Il filosofo di campagna, Valletta, Capaci, 1763 (Il filosofo in villa)

 ATTO PRIMO
 
 SCENA PRIMA
 
 Giardino.
 
 EUGENIA e LESBINA
 
 EUGENIA
 
    Candidetto gelsomino
 che sei vago sul mattino,
 perderai vicino sera
 la primiera libertà.
 
 LESBINA
 
5   Vaga rosa, onor de’ fiori,
 fresca piaci ed innamori
 ma vicino è il tuo flagello
 e il tuo più bello sparirà.
 
 A DUE
 
    Tal di donna è la bellezza,
10più che fresca, più s’apprezza,
 s’abbandona allor che perde
 il bel verde dell’età.
 
 EUGENIA
 Basta, basta così,
 che codesta canzon, Lesbina mia,
15troppa mi desta in sen malinconia.
 LESBINA
 Anzi cantarla spesso,
 padrona, io vi consiglio,
 per fuggir della rosa il rio periglio.
 EUGENIA
 Ah, che sotto d’un padre
20asprissimo e severo
 far buon uso non spero
 di quest’età che della donna è il fiore;
 troppo, troppo nemico ho il genitore.
 LESBINA
 Pur delle vostre nozze
25lo intesi ragionar.
 EUGENIA
                                   Nozze infelici
 sarebbero al cor mio le divisate
 dall’avarizia sua,
 dell’uomo vile, che di Nardo ha nome,
 ei mi vorria consorte;
30l’abborrisco e mi scelgo anzi la morte.
 LESBINA
 Non così parlareste,
 s’ei proponesse al vostro cor Rinaldo.
 EUGENIA
 Lesbina... Ohimè!
 LESBINA
                                    V’ho fatto venir caldo.

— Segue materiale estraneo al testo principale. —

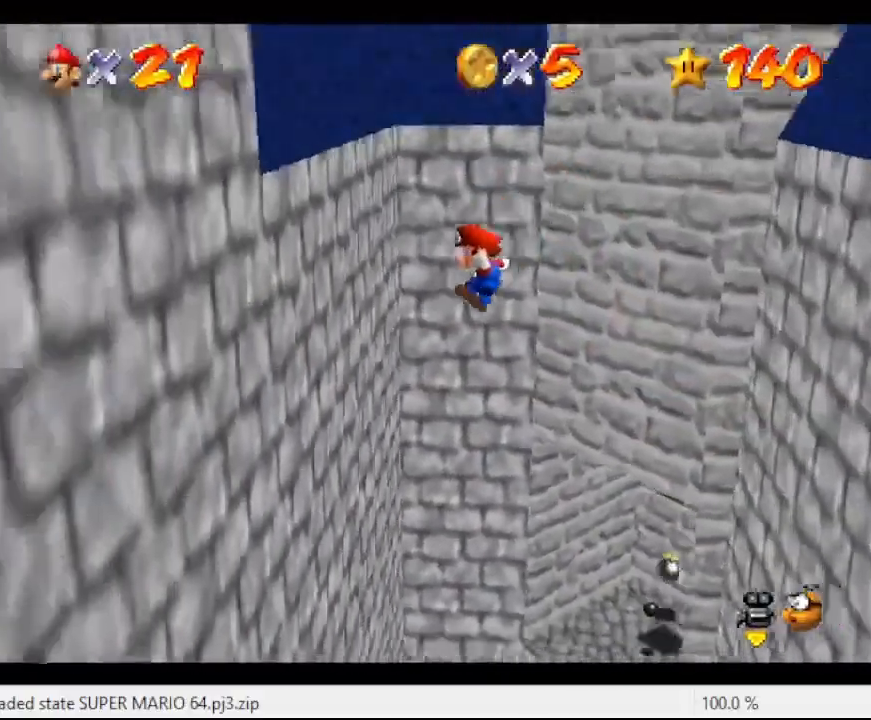
{"buttons": ["A"], "left_stick": "up-right", "events": [[367, "A", "down"], [367, "left_stick", "up-right"]]}
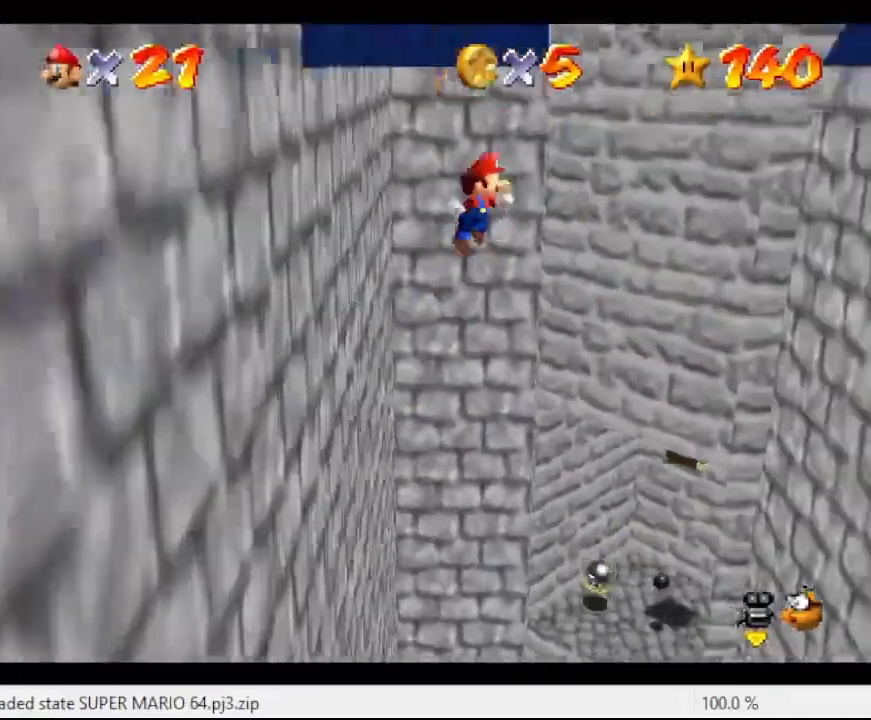
{"buttons": [], "left_stick": "down-right", "events": [[100, "A", "up"], [133, "left_stick", "right"], [467, "left_stick", "down-right"]]}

 Vi compatisco; un cavalier gentile,
35in tutto a voi simile,
 nell’età, nell’amore
 far potrebbe felice il vostro core.
 EUGENIA
 Ma il genitor mi niega.
 LESBINA
 Si supplica, si prega,
40si sospira, si piange; e se non basta
 si fa un po’ la sdegnosa e si contrasta.
 EUGENIA
 Ah! Mi manca il coraggio.
 LESBINA
                                                 Io v’offerisco
 quel che so, quel che posso; è ver che sono
 in una età da non prometter molto
45ma posso, se m’impegno,
 far valere per voi l’arte e l’ingegno.
 EUGENIA
 Cara, di te mi fido. Amor, pietade
 per la padrona tua serba nel seno.
 Se non felice appieno,
50almen fa’ ch’io non sia sì sventurata.
 LESBINA
 Meglio sola che male accompagnata.
 Così volete dir? Sì sì v’intendo.
 EUGENIA
 Dunque da te qualche soccorso attendo.
 
    Se perde il caro lido,
55sopporta il mar che freme,
 lo scoglio è quel che teme
 il misero nocchier.
 
    Lontan dal caro bene
 soffro costante e peno;
60ma questo core almeno
 rimanga in mio poter. (Via)
 
 SCENA II
 
 LESBINA, indi DON TRITEMIO
 
 LESBINA
 Povera padroncina!
 Affé la compatisco;
 quest’anch’io la capisco;
65insegna la prudenza,
 se non s’ha quel che piace, è meglio senza.
 DON TRITEMIO
 Che si fa, signorina?
 LESBINA
 Un po’ d’insalatina
 raccogliere volea per desinare.
 DON TRITEMIO
70Poco fa t’ho sentito cantuzzare.
 LESBINA
 È ver, colla padrona
 mi divertivo un poco.
 DON TRITEMIO
                                          E mi figuro
 che cantate s’avranno
 canzonette d’amor.
 LESBINA
                                      Eh non signore.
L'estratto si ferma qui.